Hashirama stared at his friend, unable to process what he'd just heard. "What? But you were the one who said that Tobirama is best for Hokage, just what happen to you??

"You claim we're equal," Madara said while completely ignoring Hashirama questions. "Prove it. When the time comes for succession, when you step down or die or whatever causes the Hokage position to become available... name Izuna as your successor. Not Tobirama. Not another Senju. An Uchiha. Someone who'll represent our clan's interests and philosophy with the same authority you represent Senju interests."

"That's insane," Tobirama said bluntly. "Succession isn't about clan representation. It's about qualification. About who can lead most effectively. Izuna is talented, yes, but he's young. Inexperienced in administration. Not ready for a position that requires—"

"Not ready," Izuna interrupted, and there was something in his voice now. Something dark. Something that made Hashirama's Sage Mode perception tingle with wrongness. "That's always the excuse, isn't it? We're not ready. We're not experienced enough. We're not appropriate for positions of authority. There's always a reason, always a justification for why Senju lead and Uchiha follow."

"That's not what I said," Tobirama protested.

"It's exactly what you said," Izuna countered. "You claim qualification determines leadership, then immediately dismiss the Uchiha heir as unqualified. You claim merit matters, then point to advantages Hashirama was given as proof of his superiority. You claim equality, then structure everything to ensure Senju dominance continues indefinitely."

"Brother," Madara said quietly, placing a hand on Izuna's shoulder. "Perhaps we're being too direct. Too confrontational."

But Hashirama could see it now. Could see what he'd been missing in his desperate desire to maintain friendship and unity.

Madara agreed with Izuna. Maybe didn't approve of the confrontational approach, maybe wanted to phrase it more diplomatically, but fundamentally agreed with the assessment that Uchiha deserved the Hokage position and that current arrangements were unjust.

And that changed everything.

"No," Izuna said, shrugging off Madara's hand. "We've been diplomatic for years. We've been patient and reasonable and compromising. And what has it gained us? Secondary status disguised with prettier words.
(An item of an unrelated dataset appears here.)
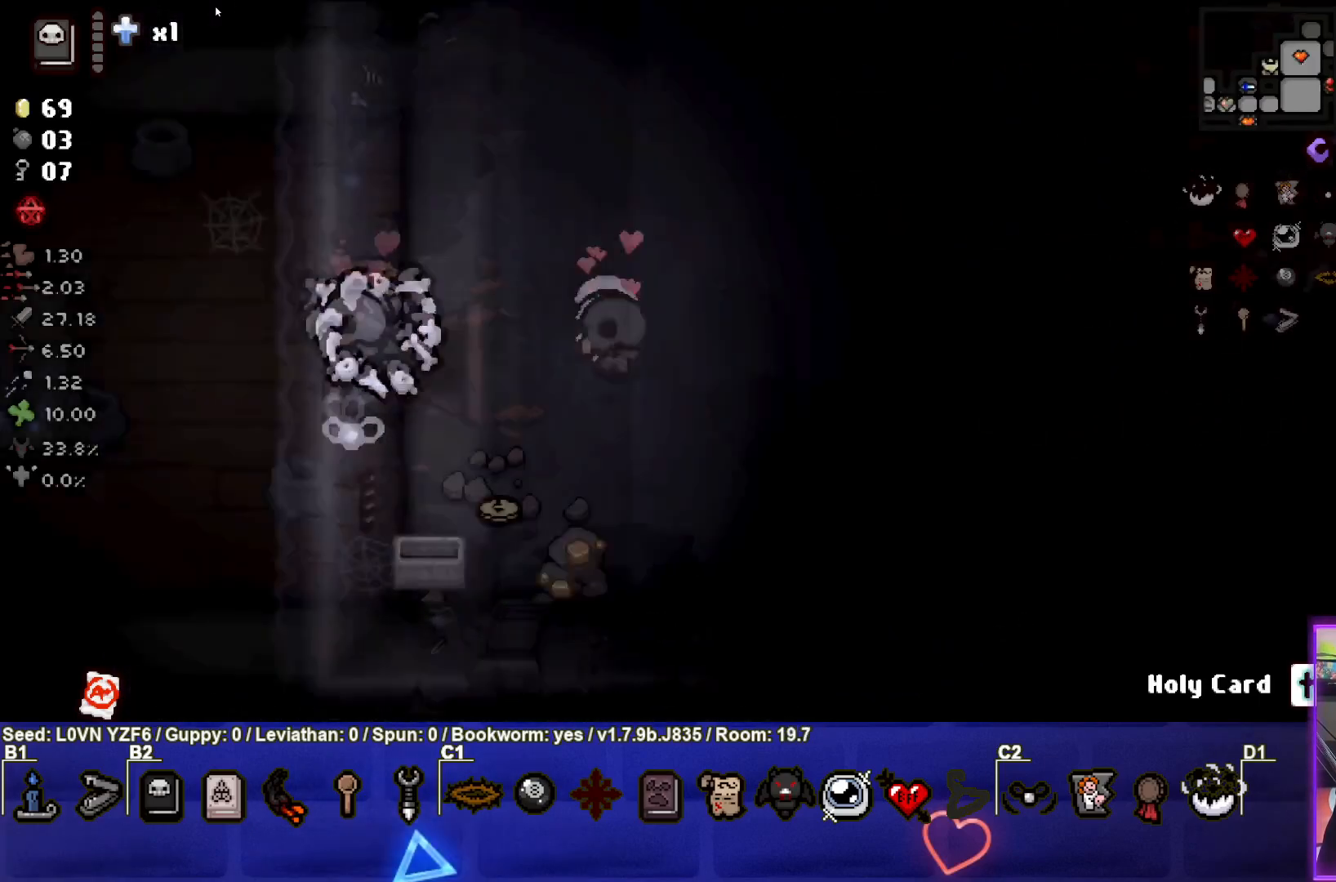
{"buttons": [], "left_stick": "center", "events": [[33, "left_stick", "center"]]}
If my brother won't advocate for proper Uchiha recognition, then I will."

He stood, and his Resonant Mangekyō blazed with power that made the air shimmer.

"I, Izuna Uchiha, claim right of consideration for the position of Second Hokage," he announced formally. "When Hashirama's term ends, I demand that an Uchiha be given equal evaluation for succession. Not preferential treatment—just equal consideration. If Tobirama is evaluated, then so am I. If qualifications matter, then let them be measured objectively rather than assumed based on clan affiliation."
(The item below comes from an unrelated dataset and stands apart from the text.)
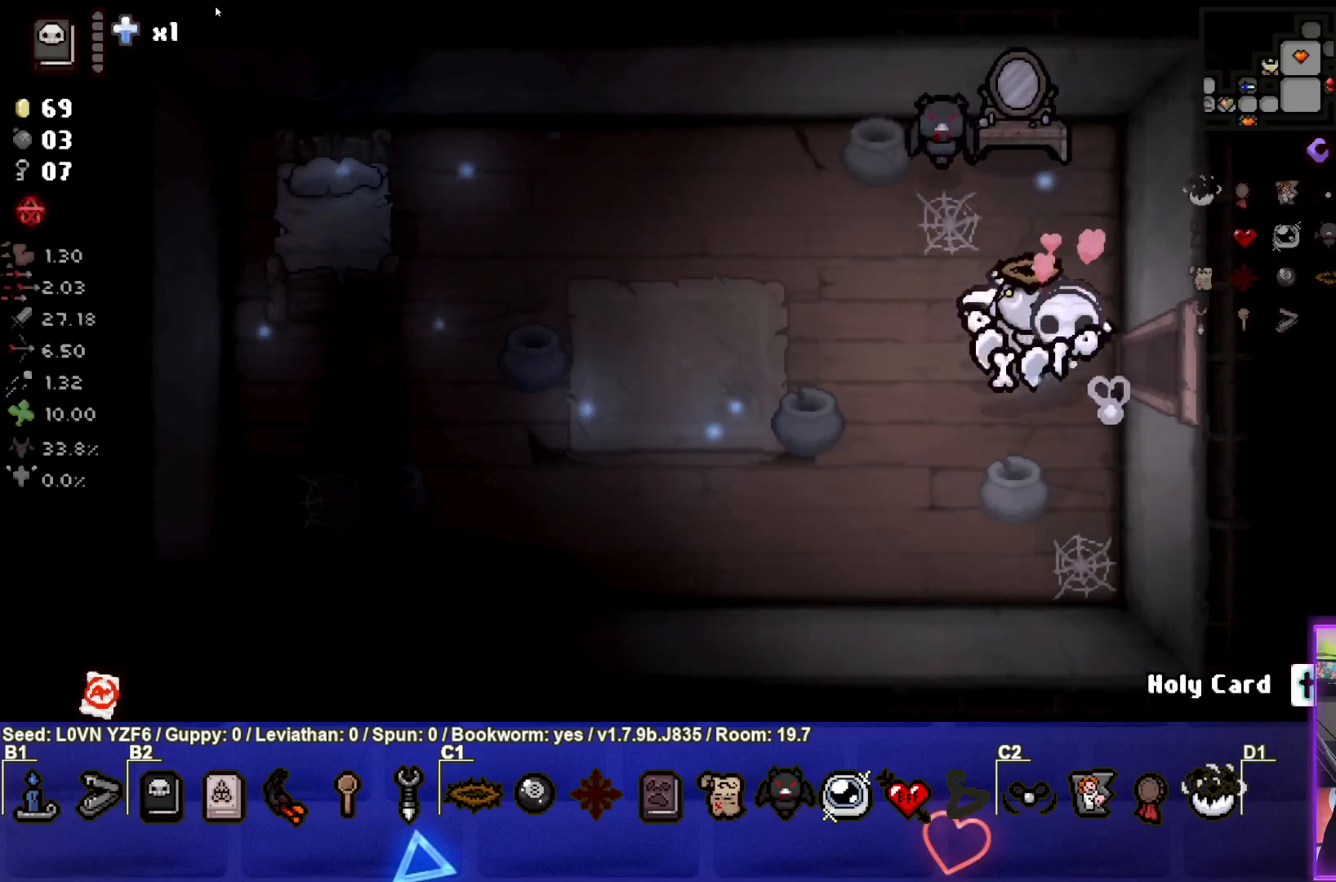
{"buttons": [], "left_stick": "right", "events": []}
Before anyone could respond, the door burst open.

Uchiha began filing in. Not just a few—dozens of them. Clan members who'd clearly been waiting outside, positioned to enter at a signal.

And not just any Uchiha. These were the supremacist faction. The ones Izuna had been cultivating. The ones who believed in Uchiha superiority and resented Senju leadership.

"We support Izuna's claim," one of the elders announced. "The Uchiha clan demands equal consideration for the Hokage position. We will not continue accepting secondary status in a village we co-founded."

Tobirama's hand moved toward his weapon pouch. "This is starting to look like an attempt at coup."

"This is democracy," Izuna corrected. "This is the Uchiha clan formally requesting representation in village leadership. If you reject that request, if you dismiss it without proper consideration, then you prove that this village's egalitarian principles are lies. That Senju superiority is assumed regardless of merit or qualification."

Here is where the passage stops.